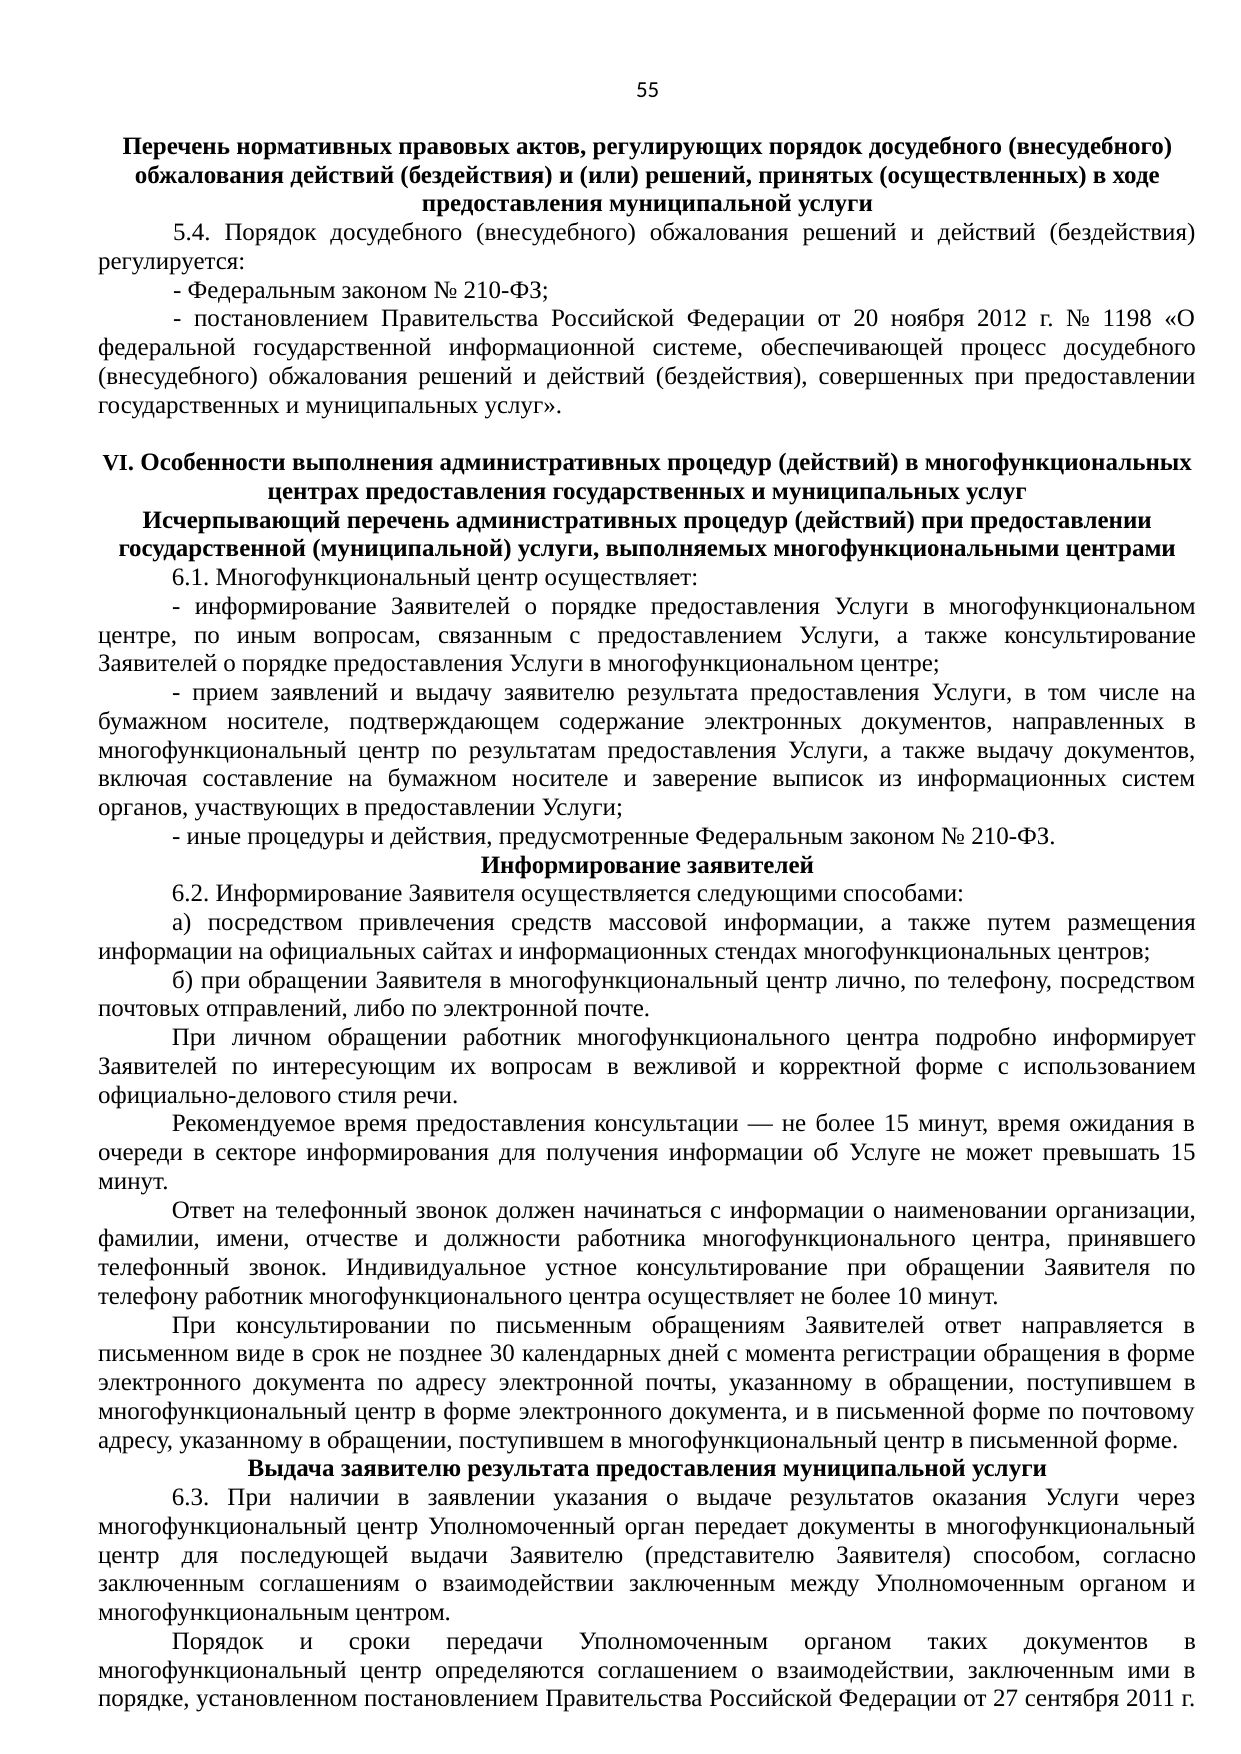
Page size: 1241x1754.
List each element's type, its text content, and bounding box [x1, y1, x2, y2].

text При личном обращении работник многофункционального центра подробно информирует Заявителей по интересующим их вопросам в вежливой и корректной форме с использованием официально-делового стиля речи. [98, 1022, 1197, 1108]
text - постановлением Правительства Российской Федерации от 20 ноября 2012 г. № 1198 «О федеральной государственной информационной системе, обеспечивающей процесс досудебного (внесудебного) обжалования решений и действий (бездействия), совершенных при предоставлении государственных и муниципальных услуг». [98, 303, 1197, 418]
text - прием заявлений и выдачу заявителю результата предоставления Услуги, в том числе на бумажном носителе, подтверждающем содержание электронных документов, направленных в многофункциональный центр по результатам предоставления Услуги, а также выдачу документов, включая составление на бумажном носителе и заверение выписок из информационных систем органов, участвующих в предоставлении Услуги; [98, 677, 1197, 821]
text Выдача заявителю результата предоставления муниципальной услуги [98, 1453, 1197, 1482]
text а) посредством привлечения средств массовой информации, а также путем размещения информации на официальных сайтах и информационных стендах многофункциональных центров; [98, 907, 1197, 965]
text Перечень нормативных правовых актов, регулирующих порядок досудебного (внесудебного) обжалования действий (бездействия) и (или) решений, принятых (осуществленных) в ходе предоставления муниципальной услуги [98, 131, 1197, 217]
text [98, 1626, 1197, 1712]
text 6.2. Информирование Заявителя осуществляется следующими способами: [98, 878, 1197, 907]
text 5.4. Порядок досудебного (внесудебного) обжалования решений и действий (бездействия) регулируется: [98, 217, 1197, 275]
text 6.3. При наличии в заявлении указания о выдаче результатов оказания Услуги через многофункциональный центр Уполномоченный орган передает документы в многофункциональный центр для последующей выдачи Заявителю (представителю Заявителя) способом, согласно заключенным соглашениям о взаимодействии заключенным между Уполномоченным органом и многофункциональным центром. [98, 1482, 1197, 1626]
text При консультировании по письменным обращениям Заявителей ответ направляется в письменном виде в срок не позднее 30 календарных дней с момента регистрации обращения в форме электронного документа по адресу электронной почты, указанному в обращении, поступившем в многофункциональный центр в форме электронного документа, и в письменной форме по почтовому адресу, указанному в обращении, поступившем в многофункциональный центр в письменной форме. [98, 1310, 1197, 1453]
text Исчерпывающий перечень административных процедур (действий) при предоставлении государственной (муниципальной) услуги, выполняемых многофункциональными центрами [98, 505, 1197, 562]
text VI. Особенности выполнения административных процедур (действий) в многофункциональных центрах предоставления государственных и муниципальных услуг [98, 447, 1197, 505]
text 6.1. Многофункциональный центр осуществляет: [98, 562, 1197, 591]
text - информирование Заявителей о порядке предоставления Услуги в многофункциональном центре, по иным вопросам, связанным с предоставлением Услуги, а также консультирование Заявителей о порядке предоставления Услуги в многофункциональном центре; [98, 591, 1197, 677]
text Информирование заявителей [98, 850, 1197, 878]
text Ответ на телефонный звонок должен начинаться с информации о наименовании организации, фамилии, имени, отчестве и должности работника многофункционального центра, принявшего телефонный звонок. Индивидуальное устное консультирование при обращении Заявителя по телефону работник многофункционального центра осуществляет не более 10 минут. [98, 1195, 1197, 1310]
text Рекомендуемое время предоставления консультации — не более 15 минут, время ожидания в очереди в секторе информирования для получения информации об Услуге не может превышать 15 минут. [98, 1108, 1197, 1195]
text - иные процедуры и действия, предусмотренные Федеральным законом № 210-ФЗ. [98, 821, 1197, 850]
text б) при обращении Заявителя в многофункциональный центр лично, по телефону, посредством почтовых отправлений, либо по электронной почте. [98, 965, 1197, 1022]
text - Федеральным законом № 210-ФЗ; [98, 275, 1197, 303]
********
WORK TO BE COMPLETED: When you reproduce the entries above, keep every word exact and leave the images out.

RESPONSE:
Page size: 1241x1754.
List each element's type, its text content, and bounding box [x1, y1, x2, y2].

text При личном обращении работник многофункционального центра подробно информирует Заявителей по интересующим их вопросам в вежливой и корректной форме с использованием официально-делового стиля речи. [98, 1022, 1197, 1108]
text - постановлением Правительства Российской Федерации от 20 ноября 2012 г. № 1198 «О федеральной государственной информационной системе, обеспечивающей процесс досудебного (внесудебного) обжалования решений и действий (бездействия), совершенных при предоставлении государственных и муниципальных услуг». [98, 303, 1197, 418]
text - прием заявлений и выдачу заявителю результата предоставления Услуги, в том числе на бумажном носителе, подтверждающем содержание электронных документов, направленных в многофункциональный центр по результатам предоставления Услуги, а также выдачу документов, включая составление на бумажном носителе и заверение выписок из информационных систем органов, участвующих в предоставлении Услуги; [98, 677, 1197, 821]
text Выдача заявителю результата предоставления муниципальной услуги [98, 1453, 1197, 1482]
text а) посредством привлечения средств массовой информации, а также путем размещения информации на официальных сайтах и информационных стендах многофункциональных центров; [98, 907, 1197, 965]
text Перечень нормативных правовых актов, регулирующих порядок досудебного (внесудебного) обжалования действий (бездействия) и (или) решений, принятых (осуществленных) в ходе предоставления муниципальной услуги [98, 131, 1197, 217]
text [98, 1626, 1197, 1712]
text 6.2. Информирование Заявителя осуществляется следующими способами: [98, 878, 1197, 907]
text 5.4. Порядок досудебного (внесудебного) обжалования решений и действий (бездействия) регулируется: [98, 217, 1197, 275]
text 6.3. При наличии в заявлении указания о выдаче результатов оказания Услуги через многофункциональный центр Уполномоченный орган передает документы в многофункциональный центр для последующей выдачи Заявителю (представителю Заявителя) способом, согласно заключенным соглашениям о взаимодействии заключенным между Уполномоченным органом и многофункциональным центром. [98, 1482, 1197, 1626]
text При консультировании по письменным обращениям Заявителей ответ направляется в письменном виде в срок не позднее 30 календарных дней с момента регистрации обращения в форме электронного документа по адресу электронной почты, указанному в обращении, поступившем в многофункциональный центр в форме электронного документа, и в письменной форме по почтовому адресу, указанному в обращении, поступившем в многофункциональный центр в письменной форме. [98, 1310, 1197, 1453]
text Исчерпывающий перечень административных процедур (действий) при предоставлении государственной (муниципальной) услуги, выполняемых многофункциональными центрами [98, 505, 1197, 562]
text VI. Особенности выполнения административных процедур (действий) в многофункциональных центрах предоставления государственных и муниципальных услуг [98, 447, 1197, 505]
text 6.1. Многофункциональный центр осуществляет: [98, 562, 1197, 591]
text - информирование Заявителей о порядке предоставления Услуги в многофункциональном центре, по иным вопросам, связанным с предоставлением Услуги, а также консультирование Заявителей о порядке предоставления Услуги в многофункциональном центре; [98, 591, 1197, 677]
text Информирование заявителей [98, 850, 1197, 878]
text Ответ на телефонный звонок должен начинаться с информации о наименовании организации, фамилии, имени, отчестве и должности работника многофункционального центра, принявшего телефонный звонок. Индивидуальное устное консультирование при обращении Заявителя по телефону работник многофункционального центра осуществляет не более 10 минут. [98, 1195, 1197, 1310]
text Рекомендуемое время предоставления консультации — не более 15 минут, время ожидания в очереди в секторе информирования для получения информации об Услуге не может превышать 15 минут. [98, 1108, 1197, 1195]
text - иные процедуры и действия, предусмотренные Федеральным законом № 210-ФЗ. [98, 821, 1197, 850]
text б) при обращении Заявителя в многофункциональный центр лично, по телефону, посредством почтовых отправлений, либо по электронной почте. [98, 965, 1197, 1022]
text - Федеральным законом № 210-ФЗ; [98, 275, 1197, 303]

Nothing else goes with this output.